Creating a Home Theatre

There was a time when the only decent way you could see films was to go to your local cinema or movie theatre. With the invention of VHS tape, it became possible to watch films at home, either recorded from the TV, or by buying the film on a VHS tape. The quality of the picture and sound on VH tape was pretty abysmal, and so if you wanted to have a full filmic experience there was nothing for it but to go to your local movie theatre.

How things have changed! With huge Plasma/LED screens available, digital reproduction is now available to us all. Not only that but you can simulate the cinema “surround-sound” experience in your own front room with friends and family. A “home theatre” sounds grand, but it can be as grand or as modest as you want. What you go for will depend mainly on two things; your budget and the size and layout of the room you plan to install the home theatre system in.

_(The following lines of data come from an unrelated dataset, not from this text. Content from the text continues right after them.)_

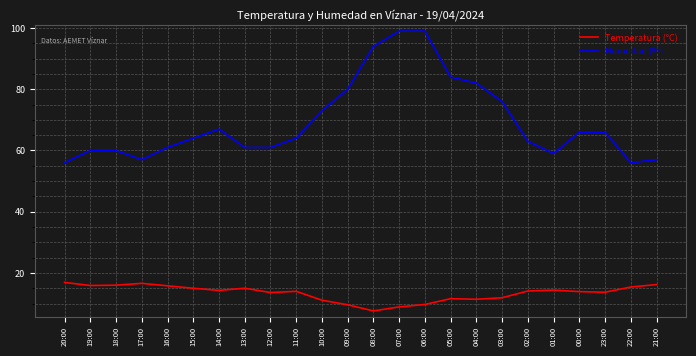

What value does the Humedad (%) series have at 06:00?

99.0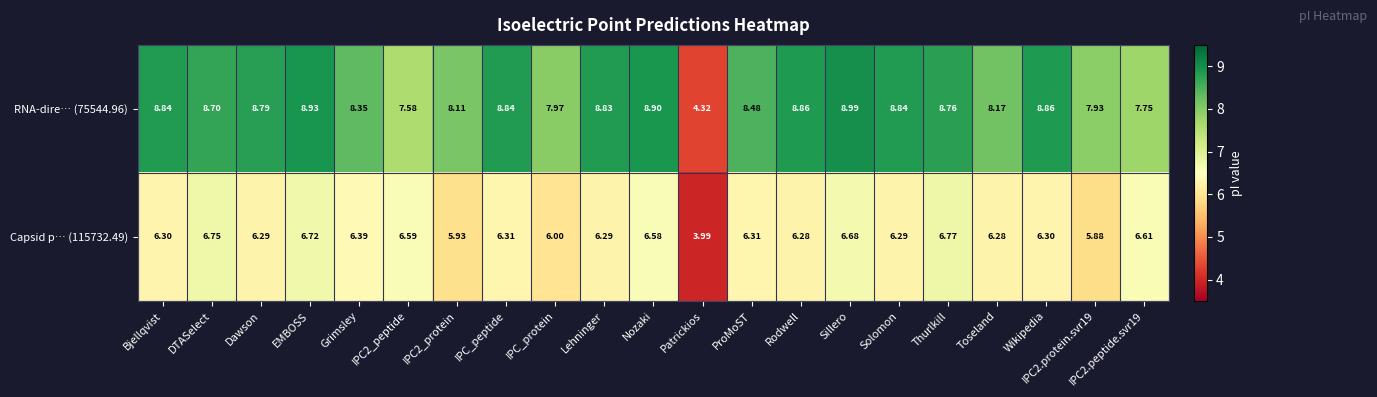

At which category is the sum across all series the highest?

Sillero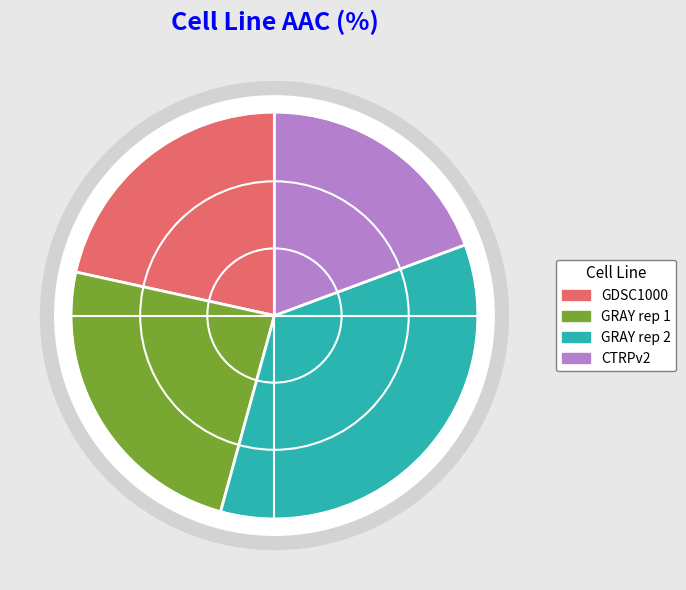

Rank the categories by value from lowest to highest.

CTRPv2, GDSC1000, GRAY rep 1, GRAY rep 2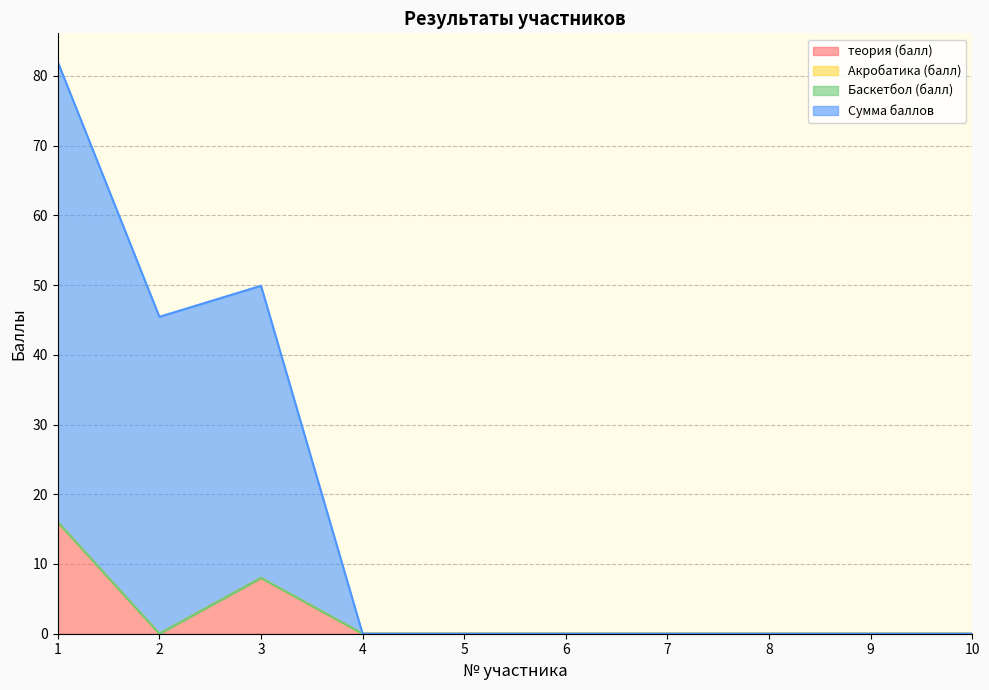

What is the total value across all series at 1?

98.0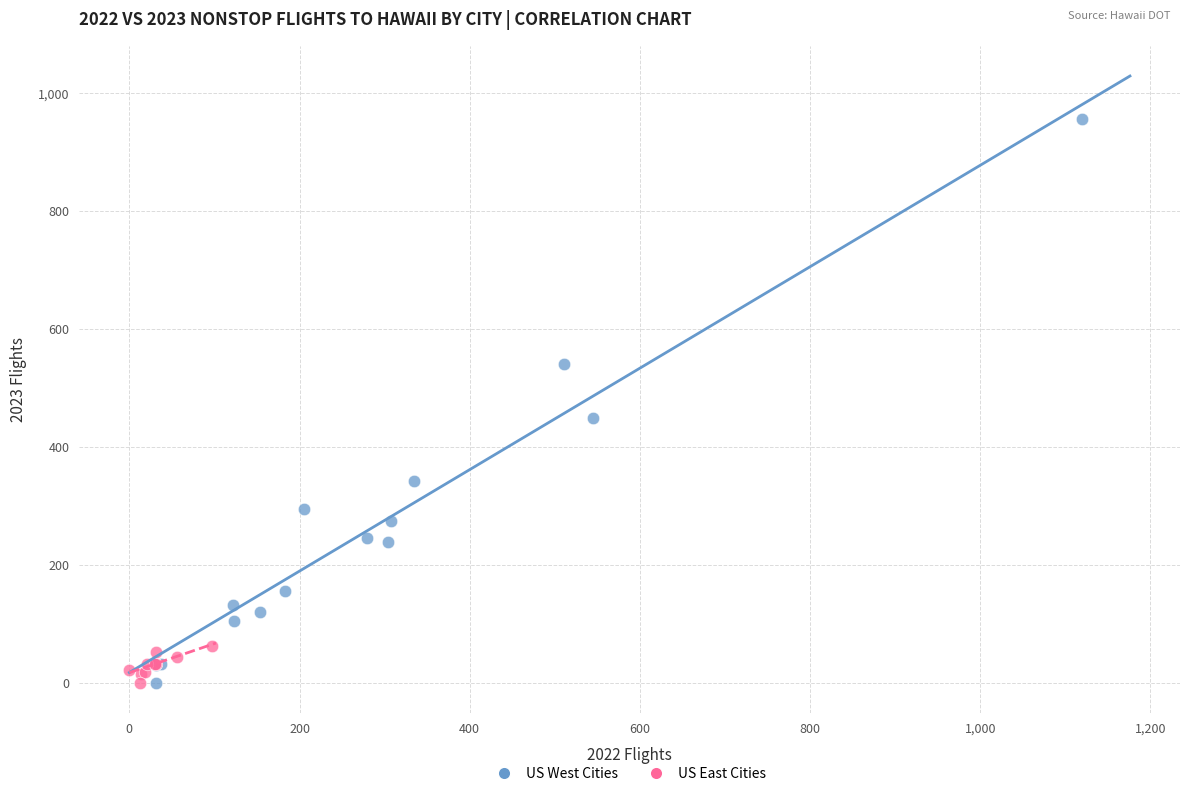

Which series reaches the maximum Y coordinate?

US West Cities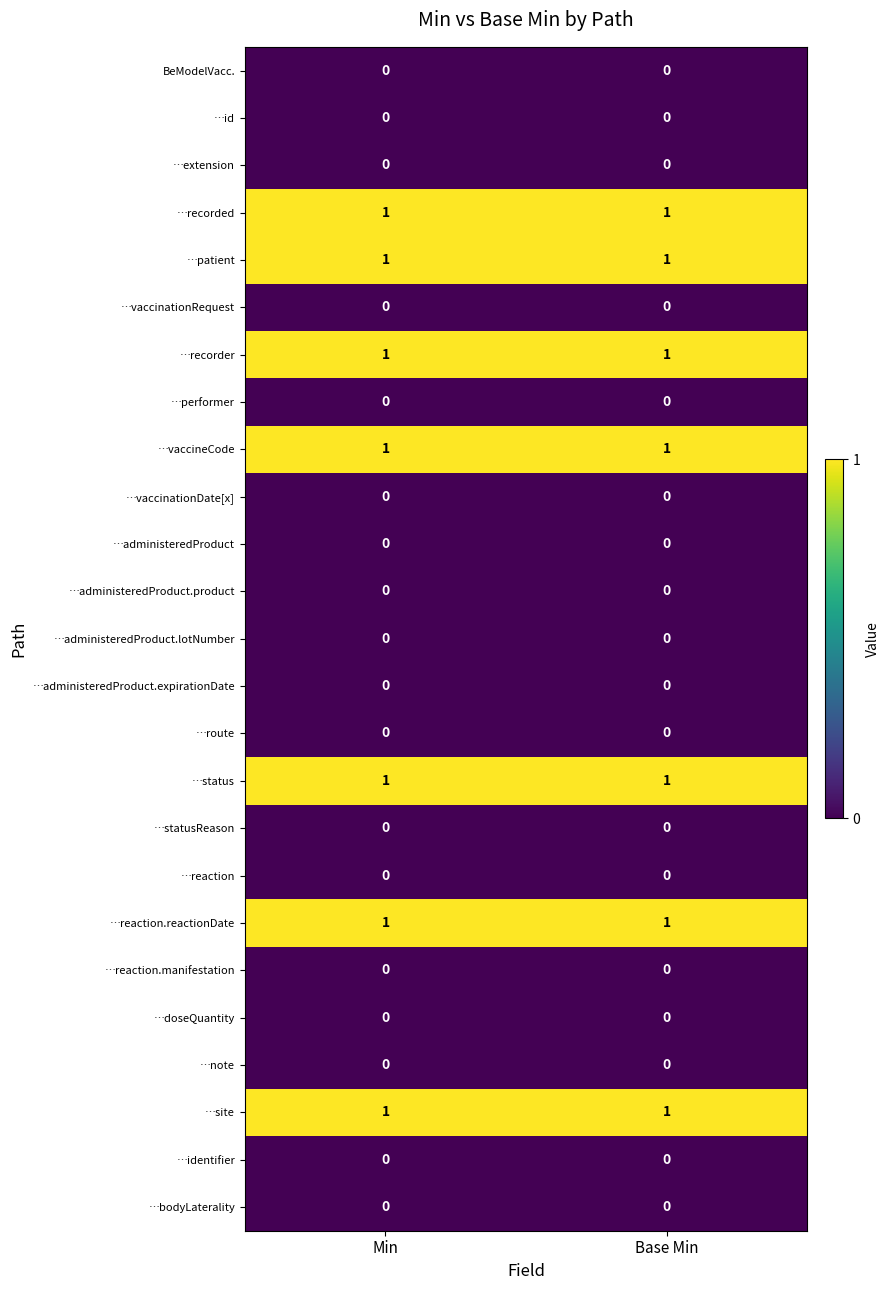

How many categories are shown in the chart?

2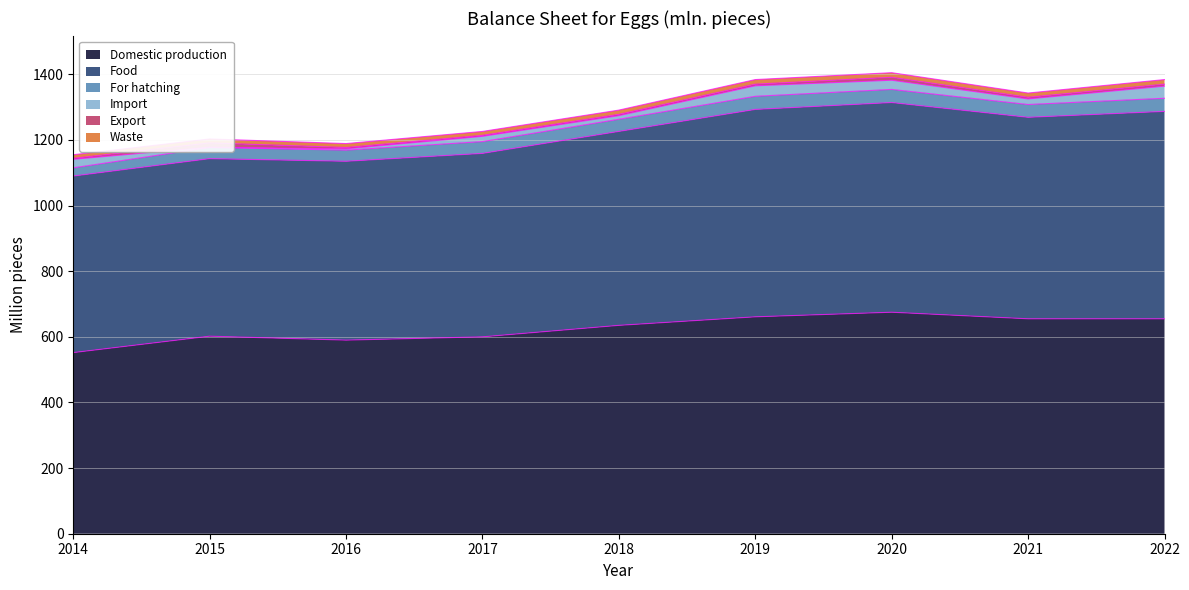

What is the highest value of the Food series?

639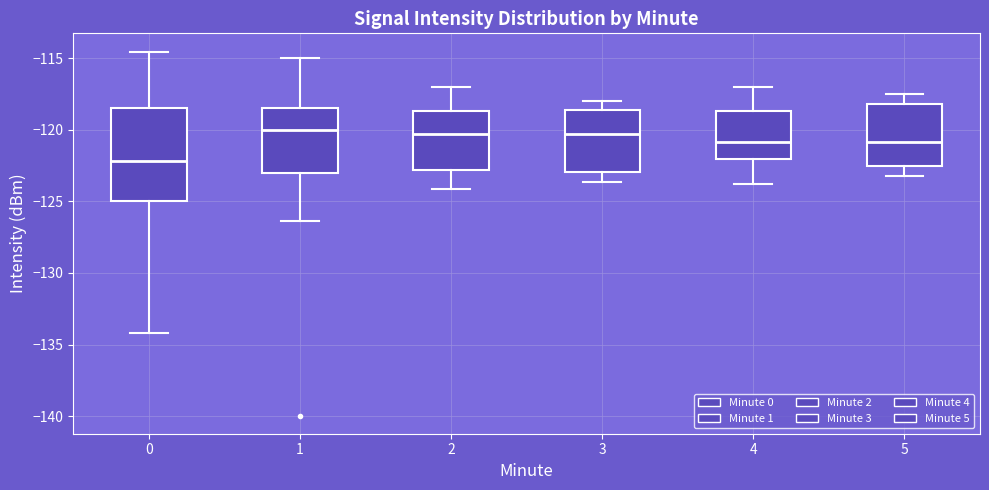

Which box is the tallest, from its lower edge to its upper edge?

0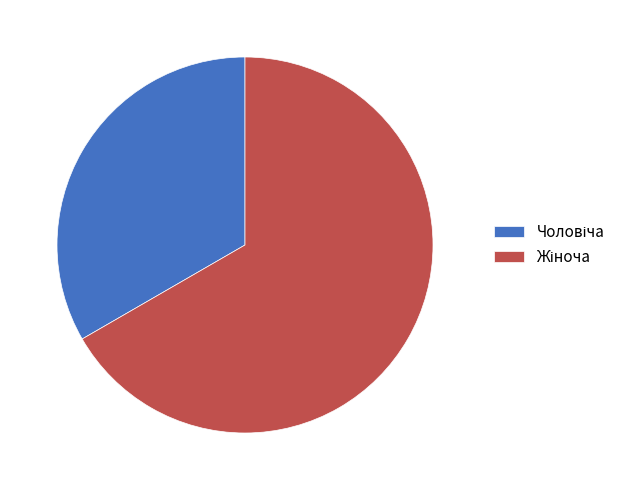

Does any single category account for the majority?

Yes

But are we all on the same page here? What is a home theatre system? It’s actually whatever you want it to mean! Generally speaking, a home theatre system is a combination of electronic components designed to recreate the experience of watching a movie in a theatre. It’s normally composed of screen, a dvd/Blu-Ray player plus set top box, and then speakers to give you a surround sound experience (five speakers for 5.1, and more for more sophisticated sound systems).

Many people install their home theatre system in their lounge- because it is often the largest room in a home, and it’s likely that you already have a sofa and armchairs there for you and others to watch films together.

The basic necessities to create your home theatre are a minimum 27-inch or larger television, movie playing device (DVD/Blu-Ray is recommended), speakers, a surround sound capable stereo receiver, all the cables and connectors and a high-quality surge protector.

The screen should be the focus of attention and positioned at eye level (when sitting down)- I’ve seen some affixed high up a wall and you get neck strain by the end of the film!

The speakers should be positioned in accordance with the manufacturer’s instructions, and there are usually programmes for you to test each speaker and the “boom box” woofer for the bass frequencies.

If you want to go the whole hog then you could install electric curtains that can be opened or closed with a remote, and even make sure that half-way through the film you have a popcorn break!  One consideration you’ll have to ponder is how many people could be looking at a film. Some screens are better viewed directly in front, and aren’t so good seen from the edge angles. When looking at a screen in a shop, walk right to each edge of the screen to see how the picture changes if at all. Finally, the more you pay for your screen, the better the reproduction will be… the blacks will look black and not shades of grey!